Hoje-em-dia seria impossível haver um Kant, que esteve 10 anos sem publicar, enquanto pensava e preparava as Críticas e os 100 livros que se lhe seguiram - ou um Newton ou um Higgs e muitos outros às dezenas, que tinham licenças sabáticas e tinham poucas aulas para terem tempo de investigar com profundidade e produzir trabalho significante.

A proletarização das profissões tem custos. Quando comecei a trabalhar os professores podiam tirar uma licença sabática por dois anos para fazer um mestrado, quando os mestrado era a sério. Agora vão ter até dez horas extraordinárias em cima do excesso de trabalho que já têm. 

Portanto, repito: quando o ME diz que vai recuperar o prestígio e a importância da profissão em vez de valorizar economicamente a carreira, fala de modo inconsequente porque a única valorização possível actualmente é mesmo a económica. A outra dependeria de criar condições que nem nas universidades já existem.

É tudo uma pena. Quando comecei a trabalhar, nos anos 80 do outro século, estávamos nesta situação de ter excesso de alunos e falta de professores: tive horários com 24 horas lectivas, só com turmas; tive turmas de 45 alunos; tive colegas que tinham acabado o 11º ano, no ano anterior e estavam a ensinar a turmas do secundário, etc. Milhares de alunos foram sacrificados nessa caldeirada trituradora e caos. Durante 20 anos, fez-se um enorme esforço para resolver o problema e resolveu-se. Aí pelo ano 2003, 2004, era muito difícil entrar na carreira de professor ou até conseguir uma colocação de professor provisório e entravam nas escolas apenas os que estavam no topo das listas de espera: professores com notas de licenciatura muito altas, com mestrados, já começavam a entrar com doutoramentos. Os alunos que saiam das escolas e depois das universidades eram muito bem vistos no estrangeiro e todos os queriam. Depois veio a burra da Lurdes Rodrigues que se gabou de sacrificar a carreira dos professores para poupar dinheiro - é o que dá pôr gente que não pensa à frente dos cargos e deixá-las destruir um capital que foi tão difícil de construir. Daí até hoje foi sempre a descambar até esta catástrofe actual. 

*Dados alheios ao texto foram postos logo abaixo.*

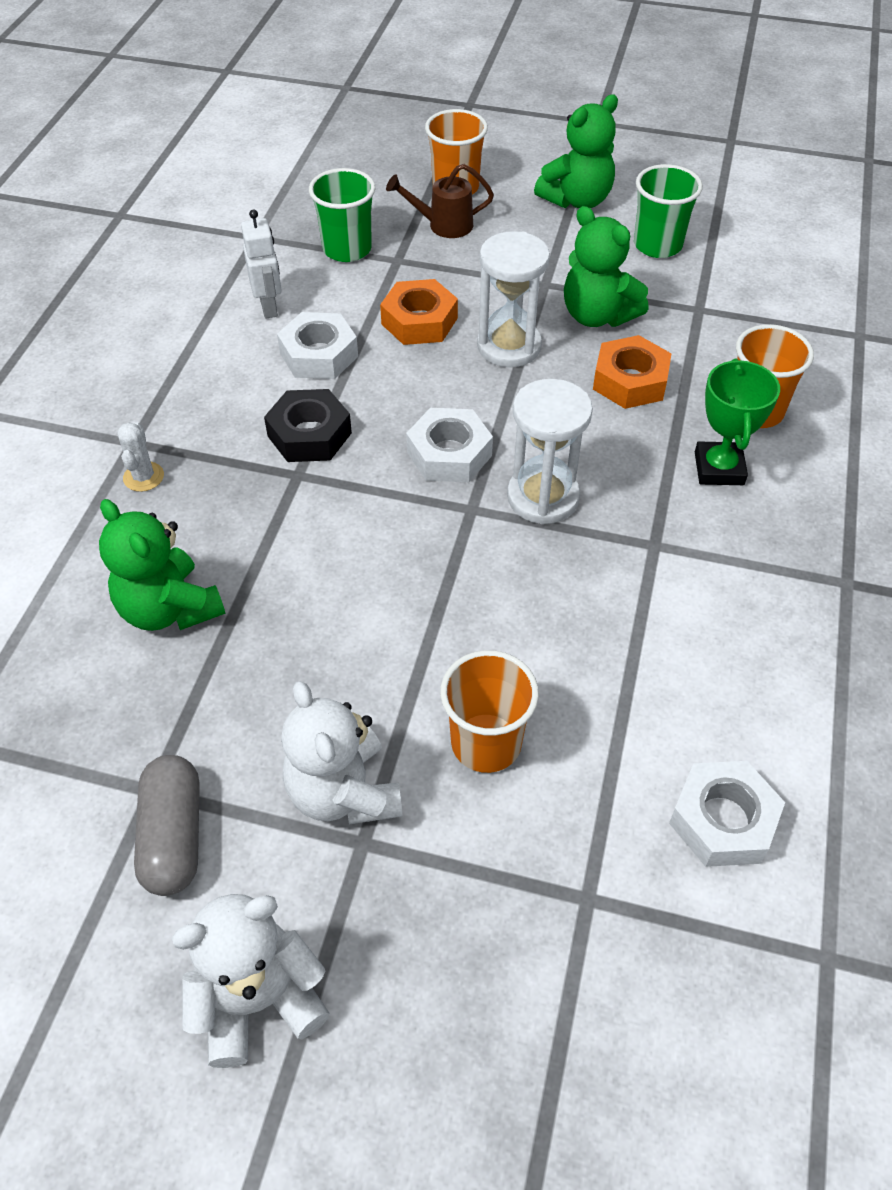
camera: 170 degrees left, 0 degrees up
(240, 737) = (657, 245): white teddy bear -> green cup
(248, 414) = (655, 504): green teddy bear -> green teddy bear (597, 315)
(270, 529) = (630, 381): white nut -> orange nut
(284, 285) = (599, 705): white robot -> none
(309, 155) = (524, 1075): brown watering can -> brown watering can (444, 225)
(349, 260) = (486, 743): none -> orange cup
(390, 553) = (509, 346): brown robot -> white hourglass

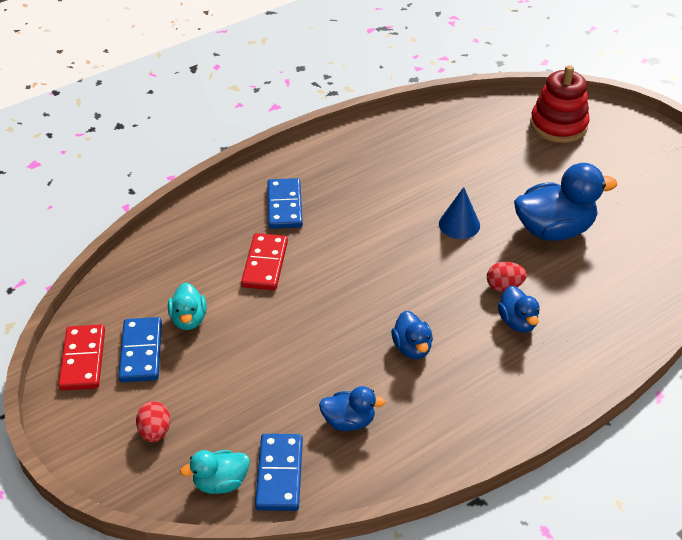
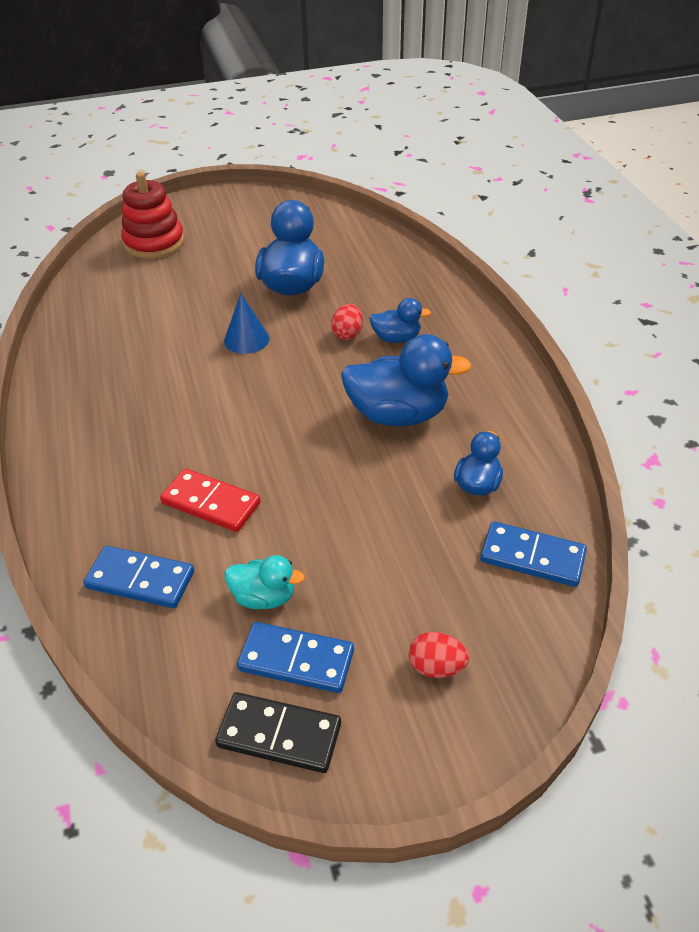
camera: 70 degrees left, 0 degrees up
(83, 360) = (279, 734): red domino -> black domino
(220, 482) = (531, 613): turquoise duck -> none
(284, 206) = (123, 464): blue domino -> blue domino (140, 580)
(412, 348) = (398, 414): blue duck -> blue duck, size x1.86

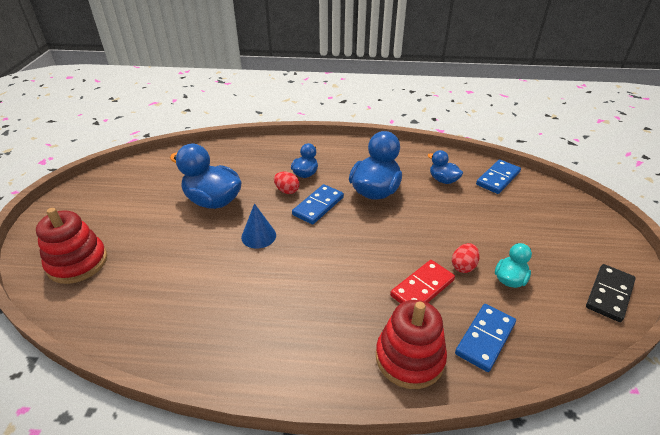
camera: 70 degrees left, 5 degrees down
(92, 512) = (409, 358): none -> red stacking toy
(296, 660) = (558, 276): blue domino -> blue domino (318, 206)
(436, 667) = (564, 226): red egg -> red egg (463, 266)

Estamos outra vez nos anos 80 do século passado mas com problemas maiores, como o dos alunos imigrantes cuja língua não é o português, problemas de integração cultural, problemas de indisciplina, problemas de ansiedade e depressão por conta da falta de perspectivas de emprego, da falta de dinheiro para tirar um curso superior, para alugar uma casa, etc. Muitos milhares de alunos vão novamente ser sacrificados nesta nova trituradora de caos. E não é que não haja professores. Eles existem, andam por aí a trabalhar, mas nem mortos voltarão a esta escola.